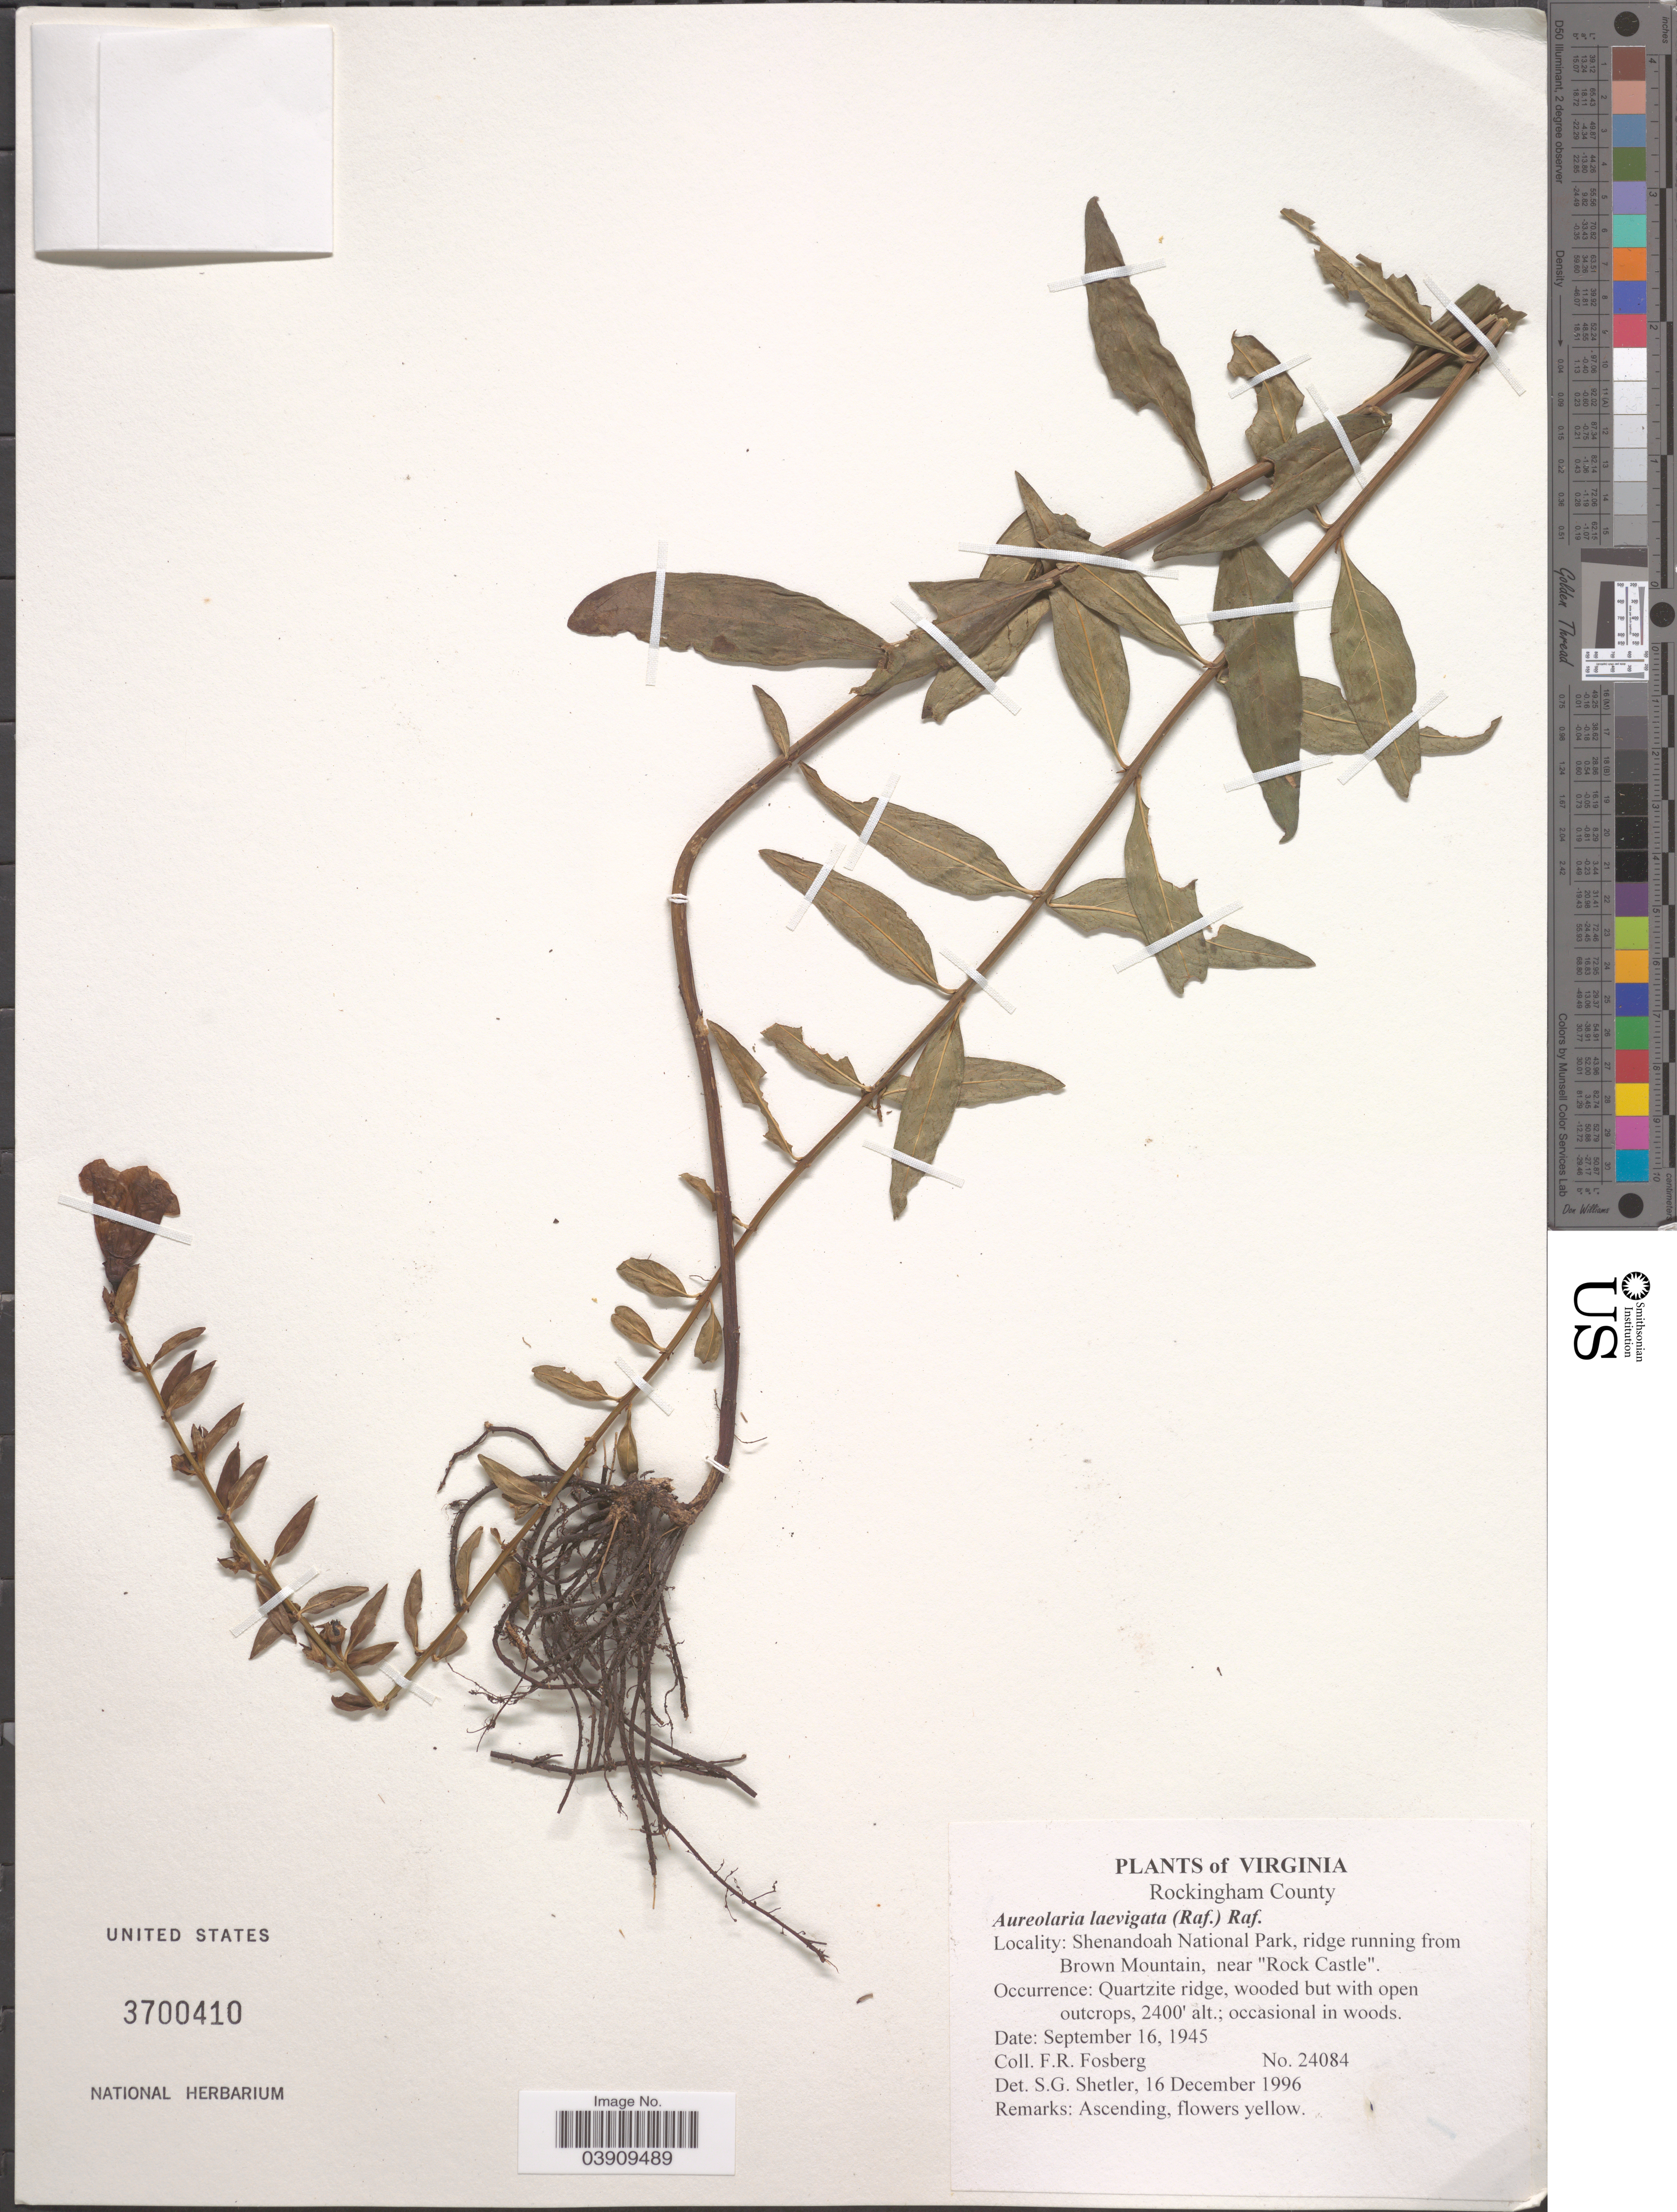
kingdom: Plantae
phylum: Tracheophyta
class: Magnoliopsida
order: Lamiales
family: Orobanchaceae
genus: Aureolaria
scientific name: Aureolaria laevigata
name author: (Raf.) Raf.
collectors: F. R. Fosberg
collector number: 24084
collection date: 1945-09-16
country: United States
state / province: Virginia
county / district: Rockingham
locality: Shenandoah National Park, ridge running from Brown Mountain, near "Rock Castle".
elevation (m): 732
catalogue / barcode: US 3700410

Your objective »
Copy out, unchanged, everything from the line containing "collector number: 24084" down to the last line of the entries.

Exercise result »
collector number: 24084
collection date: 1945-09-16
country: United States
state / province: Virginia
county / district: Rockingham
locality: Shenandoah National Park, ridge running from Brown Mountain, near "Rock Castle".
elevation (m): 732
catalogue / barcode: US 3700410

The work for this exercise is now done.